Roughly 950 families are believed to be impacted by last month's storage tank failure, reports CBS News medical contributor Dr. Tara Narula. Now there are calls to strengthen regulations on an industry that many Americans depend on to protect their eggs.

In an emotional press conference on Monday, the cancer survivors told similar and painful stories. 

"I risked my life and delayed my chemotherapy treatments because having a family was so important to me," Sarah Deer said.

Rachel Mehl said when she learned her eggs were gone, it was like a punch to the gut.

In an emotional press conference, Rachel Mehl described the pain she has endured since learning her eggs were destroyed at University Hospitals fertility clinic. CBS News

"Because of the carelessness of UH, University Hospital, I have now lost all hopes of ever having biological children," Mehl said. 

Their new lawsuit alleges that "University Hospitals did not notify its clients or double check to make sure its local and remote monitoring systems were functional" despite being "aware of issues with the liquid nitrogen storage tank in the weeks preceding" last month's malfunction.

Couple sues Ohio fertility clinic after losing their "only chances"

In a letter to patients last week, University Hospitals admitted "the tank in question needed preventative maintenance" prior to the March 3 incident. The tanks that protect embryos are often exempt from government oversight, but there are proposals in the works for new regulations. 

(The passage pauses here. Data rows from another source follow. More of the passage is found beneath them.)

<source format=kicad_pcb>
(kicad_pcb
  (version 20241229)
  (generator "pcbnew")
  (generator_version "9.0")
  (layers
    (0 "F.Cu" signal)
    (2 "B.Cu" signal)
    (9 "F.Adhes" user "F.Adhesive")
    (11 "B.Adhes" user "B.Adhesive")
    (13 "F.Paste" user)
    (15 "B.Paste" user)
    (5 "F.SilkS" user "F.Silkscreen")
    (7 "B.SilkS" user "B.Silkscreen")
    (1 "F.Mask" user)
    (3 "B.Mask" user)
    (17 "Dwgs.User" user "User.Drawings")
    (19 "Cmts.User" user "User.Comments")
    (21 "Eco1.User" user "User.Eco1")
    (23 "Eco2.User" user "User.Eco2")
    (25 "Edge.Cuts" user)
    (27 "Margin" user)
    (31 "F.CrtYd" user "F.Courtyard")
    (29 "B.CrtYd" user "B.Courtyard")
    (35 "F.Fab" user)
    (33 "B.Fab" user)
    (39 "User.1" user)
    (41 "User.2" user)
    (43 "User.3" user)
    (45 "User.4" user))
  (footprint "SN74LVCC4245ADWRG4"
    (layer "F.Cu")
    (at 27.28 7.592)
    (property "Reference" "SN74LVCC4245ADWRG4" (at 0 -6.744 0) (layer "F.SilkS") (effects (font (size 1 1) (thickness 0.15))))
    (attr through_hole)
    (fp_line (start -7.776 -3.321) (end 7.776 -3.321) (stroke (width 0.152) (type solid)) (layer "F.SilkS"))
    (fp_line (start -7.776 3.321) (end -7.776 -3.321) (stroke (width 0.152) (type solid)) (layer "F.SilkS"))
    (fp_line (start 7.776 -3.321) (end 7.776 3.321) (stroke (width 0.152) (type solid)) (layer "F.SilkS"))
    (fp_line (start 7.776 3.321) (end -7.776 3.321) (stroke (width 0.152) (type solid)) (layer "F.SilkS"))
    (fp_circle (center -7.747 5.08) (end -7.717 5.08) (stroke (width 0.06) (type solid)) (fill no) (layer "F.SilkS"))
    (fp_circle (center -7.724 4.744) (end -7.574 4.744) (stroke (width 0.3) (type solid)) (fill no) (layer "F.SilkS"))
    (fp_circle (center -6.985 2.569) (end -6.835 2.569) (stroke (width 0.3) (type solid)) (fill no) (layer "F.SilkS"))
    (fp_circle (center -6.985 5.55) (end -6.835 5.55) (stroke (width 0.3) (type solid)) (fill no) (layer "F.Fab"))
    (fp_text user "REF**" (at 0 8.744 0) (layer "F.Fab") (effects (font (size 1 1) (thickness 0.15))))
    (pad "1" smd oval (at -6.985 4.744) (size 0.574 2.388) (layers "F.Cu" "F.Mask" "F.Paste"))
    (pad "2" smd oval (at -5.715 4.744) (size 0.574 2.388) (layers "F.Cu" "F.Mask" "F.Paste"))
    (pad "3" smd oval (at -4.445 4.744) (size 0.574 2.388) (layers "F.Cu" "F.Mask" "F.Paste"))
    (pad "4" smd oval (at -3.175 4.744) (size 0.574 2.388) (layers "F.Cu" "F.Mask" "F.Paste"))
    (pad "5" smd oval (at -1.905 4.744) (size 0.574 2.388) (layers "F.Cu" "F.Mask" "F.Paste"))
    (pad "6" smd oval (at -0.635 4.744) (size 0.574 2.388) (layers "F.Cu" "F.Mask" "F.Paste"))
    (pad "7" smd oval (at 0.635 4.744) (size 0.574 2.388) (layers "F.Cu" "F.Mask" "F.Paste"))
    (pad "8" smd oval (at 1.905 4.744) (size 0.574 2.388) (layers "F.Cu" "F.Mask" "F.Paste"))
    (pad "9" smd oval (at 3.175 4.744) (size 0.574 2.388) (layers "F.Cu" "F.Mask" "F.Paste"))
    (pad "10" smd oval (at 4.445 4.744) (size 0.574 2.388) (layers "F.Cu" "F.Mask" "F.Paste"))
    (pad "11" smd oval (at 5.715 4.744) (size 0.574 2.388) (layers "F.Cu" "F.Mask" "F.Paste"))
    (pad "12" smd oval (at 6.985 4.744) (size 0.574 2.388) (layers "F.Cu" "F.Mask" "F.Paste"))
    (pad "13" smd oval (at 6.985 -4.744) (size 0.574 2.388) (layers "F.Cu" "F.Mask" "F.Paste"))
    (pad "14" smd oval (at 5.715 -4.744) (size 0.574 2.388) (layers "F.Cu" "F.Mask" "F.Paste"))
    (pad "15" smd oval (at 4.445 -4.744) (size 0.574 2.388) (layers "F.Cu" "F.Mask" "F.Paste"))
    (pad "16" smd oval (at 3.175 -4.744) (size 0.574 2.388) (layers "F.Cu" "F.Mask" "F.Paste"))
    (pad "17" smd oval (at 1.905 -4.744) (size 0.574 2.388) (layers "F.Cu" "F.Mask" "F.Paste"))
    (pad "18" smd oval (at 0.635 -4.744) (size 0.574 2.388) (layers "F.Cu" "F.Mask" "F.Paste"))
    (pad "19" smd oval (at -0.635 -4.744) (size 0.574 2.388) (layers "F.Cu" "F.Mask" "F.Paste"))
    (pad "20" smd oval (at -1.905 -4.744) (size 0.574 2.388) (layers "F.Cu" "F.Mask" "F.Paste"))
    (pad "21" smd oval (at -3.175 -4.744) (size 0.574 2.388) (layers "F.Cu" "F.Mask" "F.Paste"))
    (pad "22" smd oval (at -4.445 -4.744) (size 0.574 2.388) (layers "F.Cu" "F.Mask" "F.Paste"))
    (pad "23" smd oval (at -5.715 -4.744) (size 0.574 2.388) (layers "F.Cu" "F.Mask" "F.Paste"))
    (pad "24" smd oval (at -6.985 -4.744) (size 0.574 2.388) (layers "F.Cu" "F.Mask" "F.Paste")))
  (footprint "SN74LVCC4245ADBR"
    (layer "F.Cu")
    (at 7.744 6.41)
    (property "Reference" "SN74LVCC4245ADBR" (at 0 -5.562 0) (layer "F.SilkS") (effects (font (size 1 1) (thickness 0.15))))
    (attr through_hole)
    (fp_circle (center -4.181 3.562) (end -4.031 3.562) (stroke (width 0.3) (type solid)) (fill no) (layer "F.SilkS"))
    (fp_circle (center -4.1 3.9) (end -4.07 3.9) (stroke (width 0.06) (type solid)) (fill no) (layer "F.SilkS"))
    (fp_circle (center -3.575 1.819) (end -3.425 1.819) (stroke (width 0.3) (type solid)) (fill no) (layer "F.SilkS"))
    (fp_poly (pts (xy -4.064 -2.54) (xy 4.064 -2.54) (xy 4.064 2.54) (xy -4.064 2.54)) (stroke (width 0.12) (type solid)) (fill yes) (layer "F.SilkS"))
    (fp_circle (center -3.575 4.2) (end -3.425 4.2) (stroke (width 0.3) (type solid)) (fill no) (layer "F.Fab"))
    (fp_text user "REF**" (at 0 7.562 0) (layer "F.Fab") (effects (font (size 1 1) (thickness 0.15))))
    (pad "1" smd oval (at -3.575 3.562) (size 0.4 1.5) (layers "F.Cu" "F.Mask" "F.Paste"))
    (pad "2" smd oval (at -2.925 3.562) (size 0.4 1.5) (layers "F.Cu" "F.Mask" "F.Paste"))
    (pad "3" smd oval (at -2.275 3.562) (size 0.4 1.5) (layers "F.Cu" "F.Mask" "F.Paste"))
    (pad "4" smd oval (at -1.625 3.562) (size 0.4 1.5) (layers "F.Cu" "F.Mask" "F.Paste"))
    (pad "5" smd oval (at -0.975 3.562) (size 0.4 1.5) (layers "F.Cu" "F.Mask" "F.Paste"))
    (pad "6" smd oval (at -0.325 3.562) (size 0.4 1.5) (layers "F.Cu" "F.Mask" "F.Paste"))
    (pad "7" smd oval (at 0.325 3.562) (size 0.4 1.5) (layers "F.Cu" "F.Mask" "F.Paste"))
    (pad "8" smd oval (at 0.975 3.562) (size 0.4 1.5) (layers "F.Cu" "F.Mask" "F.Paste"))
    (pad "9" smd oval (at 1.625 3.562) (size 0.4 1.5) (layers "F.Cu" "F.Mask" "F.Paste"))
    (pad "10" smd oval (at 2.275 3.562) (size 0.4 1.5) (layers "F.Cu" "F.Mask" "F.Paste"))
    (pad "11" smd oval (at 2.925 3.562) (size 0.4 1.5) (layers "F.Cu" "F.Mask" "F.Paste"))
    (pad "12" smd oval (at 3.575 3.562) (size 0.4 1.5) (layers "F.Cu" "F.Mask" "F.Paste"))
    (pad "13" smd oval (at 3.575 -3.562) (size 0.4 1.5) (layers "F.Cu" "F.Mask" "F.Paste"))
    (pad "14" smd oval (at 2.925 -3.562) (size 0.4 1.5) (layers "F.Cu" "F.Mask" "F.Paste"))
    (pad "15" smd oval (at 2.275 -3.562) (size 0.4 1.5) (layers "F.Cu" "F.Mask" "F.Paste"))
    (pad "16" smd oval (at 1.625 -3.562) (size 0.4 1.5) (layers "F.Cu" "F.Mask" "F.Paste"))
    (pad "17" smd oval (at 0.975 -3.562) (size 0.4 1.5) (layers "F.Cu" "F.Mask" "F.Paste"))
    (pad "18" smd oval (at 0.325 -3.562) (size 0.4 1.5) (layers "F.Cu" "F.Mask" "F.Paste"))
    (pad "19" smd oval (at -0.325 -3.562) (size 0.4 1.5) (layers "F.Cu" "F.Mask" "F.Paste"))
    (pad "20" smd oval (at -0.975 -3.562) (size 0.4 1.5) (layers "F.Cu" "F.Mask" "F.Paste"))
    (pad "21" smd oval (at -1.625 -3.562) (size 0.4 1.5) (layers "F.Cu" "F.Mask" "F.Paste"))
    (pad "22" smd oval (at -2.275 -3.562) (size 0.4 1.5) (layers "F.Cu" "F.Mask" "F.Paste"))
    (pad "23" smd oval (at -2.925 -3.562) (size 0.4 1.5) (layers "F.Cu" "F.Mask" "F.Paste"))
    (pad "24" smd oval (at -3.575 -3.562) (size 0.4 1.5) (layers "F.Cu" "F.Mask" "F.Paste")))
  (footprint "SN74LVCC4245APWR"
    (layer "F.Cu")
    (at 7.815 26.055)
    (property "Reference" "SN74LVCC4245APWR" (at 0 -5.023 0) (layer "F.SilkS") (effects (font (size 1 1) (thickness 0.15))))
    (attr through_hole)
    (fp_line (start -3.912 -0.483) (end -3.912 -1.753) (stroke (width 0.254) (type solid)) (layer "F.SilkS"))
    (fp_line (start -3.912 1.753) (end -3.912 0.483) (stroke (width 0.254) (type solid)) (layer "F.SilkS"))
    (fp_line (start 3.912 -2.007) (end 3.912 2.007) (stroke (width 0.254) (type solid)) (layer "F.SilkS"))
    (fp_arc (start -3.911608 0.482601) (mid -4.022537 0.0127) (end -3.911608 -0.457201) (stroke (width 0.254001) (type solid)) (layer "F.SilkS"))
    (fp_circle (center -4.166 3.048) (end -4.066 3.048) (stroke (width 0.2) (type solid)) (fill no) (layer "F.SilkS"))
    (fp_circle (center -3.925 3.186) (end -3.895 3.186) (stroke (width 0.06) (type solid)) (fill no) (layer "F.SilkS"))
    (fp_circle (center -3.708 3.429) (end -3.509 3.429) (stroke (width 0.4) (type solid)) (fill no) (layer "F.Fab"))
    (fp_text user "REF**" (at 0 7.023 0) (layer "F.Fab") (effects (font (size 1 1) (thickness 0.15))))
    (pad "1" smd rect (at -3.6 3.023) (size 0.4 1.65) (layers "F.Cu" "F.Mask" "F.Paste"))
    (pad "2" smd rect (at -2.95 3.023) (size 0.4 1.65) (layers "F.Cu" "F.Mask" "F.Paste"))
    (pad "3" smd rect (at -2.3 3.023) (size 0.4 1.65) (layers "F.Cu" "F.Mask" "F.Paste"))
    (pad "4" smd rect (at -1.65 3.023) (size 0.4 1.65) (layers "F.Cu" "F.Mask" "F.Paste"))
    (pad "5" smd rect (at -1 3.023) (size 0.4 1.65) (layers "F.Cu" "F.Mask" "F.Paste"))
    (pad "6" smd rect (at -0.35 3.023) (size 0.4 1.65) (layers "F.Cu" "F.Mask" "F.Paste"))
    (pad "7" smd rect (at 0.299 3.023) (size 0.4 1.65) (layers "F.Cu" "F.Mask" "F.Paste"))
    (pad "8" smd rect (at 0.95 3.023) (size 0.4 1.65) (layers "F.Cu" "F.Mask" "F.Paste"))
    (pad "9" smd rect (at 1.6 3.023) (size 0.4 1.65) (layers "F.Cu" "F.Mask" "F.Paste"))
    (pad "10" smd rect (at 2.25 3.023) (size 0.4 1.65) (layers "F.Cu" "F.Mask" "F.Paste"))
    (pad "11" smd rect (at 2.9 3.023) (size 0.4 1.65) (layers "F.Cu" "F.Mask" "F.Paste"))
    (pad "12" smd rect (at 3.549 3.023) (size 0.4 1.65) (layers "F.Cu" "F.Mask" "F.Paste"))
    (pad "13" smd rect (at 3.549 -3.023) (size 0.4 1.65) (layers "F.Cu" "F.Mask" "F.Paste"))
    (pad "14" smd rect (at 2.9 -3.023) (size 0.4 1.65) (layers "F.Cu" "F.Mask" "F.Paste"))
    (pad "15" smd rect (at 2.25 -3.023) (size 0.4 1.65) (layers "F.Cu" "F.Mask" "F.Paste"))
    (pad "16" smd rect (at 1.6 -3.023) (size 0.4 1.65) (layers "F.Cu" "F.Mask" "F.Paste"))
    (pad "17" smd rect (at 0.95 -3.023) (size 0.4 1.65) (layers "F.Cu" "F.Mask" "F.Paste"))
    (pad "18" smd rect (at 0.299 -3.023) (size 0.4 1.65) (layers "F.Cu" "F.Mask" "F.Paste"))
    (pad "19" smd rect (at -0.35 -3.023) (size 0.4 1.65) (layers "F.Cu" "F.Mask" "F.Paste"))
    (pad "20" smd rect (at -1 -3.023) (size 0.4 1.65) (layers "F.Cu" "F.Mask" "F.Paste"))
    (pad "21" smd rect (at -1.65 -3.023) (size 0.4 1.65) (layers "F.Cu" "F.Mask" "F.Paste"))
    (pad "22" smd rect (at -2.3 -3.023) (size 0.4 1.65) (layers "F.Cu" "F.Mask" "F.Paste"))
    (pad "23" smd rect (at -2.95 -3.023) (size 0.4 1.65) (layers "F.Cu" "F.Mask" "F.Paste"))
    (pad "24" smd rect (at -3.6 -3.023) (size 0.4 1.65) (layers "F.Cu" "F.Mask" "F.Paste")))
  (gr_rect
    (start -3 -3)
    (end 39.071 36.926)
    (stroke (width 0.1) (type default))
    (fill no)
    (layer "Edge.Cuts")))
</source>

Ohio state Sen. Joe Schiavoni is in the early stages of crafting regulatory legislation with fellow lawmakers.

"If something goes wrong with the chemical makeup of this tank… then there should be a trigger, there should be an alarm, and there needs to be somebody there that can remedy this situation immediately," Schiavoni said.

But for some, the suggested regulations have come too late.

"UH must be held accountable for shattering our dreams and for forever altering the courses of each of our lives," Mehl said.

University Hospitals responded to Monday's press conference in a statement, saying: "We watched three women share their stories of the loss they suffered. We are profoundly sorry for their loss and are committed to helping make sure this never happens again anywhere."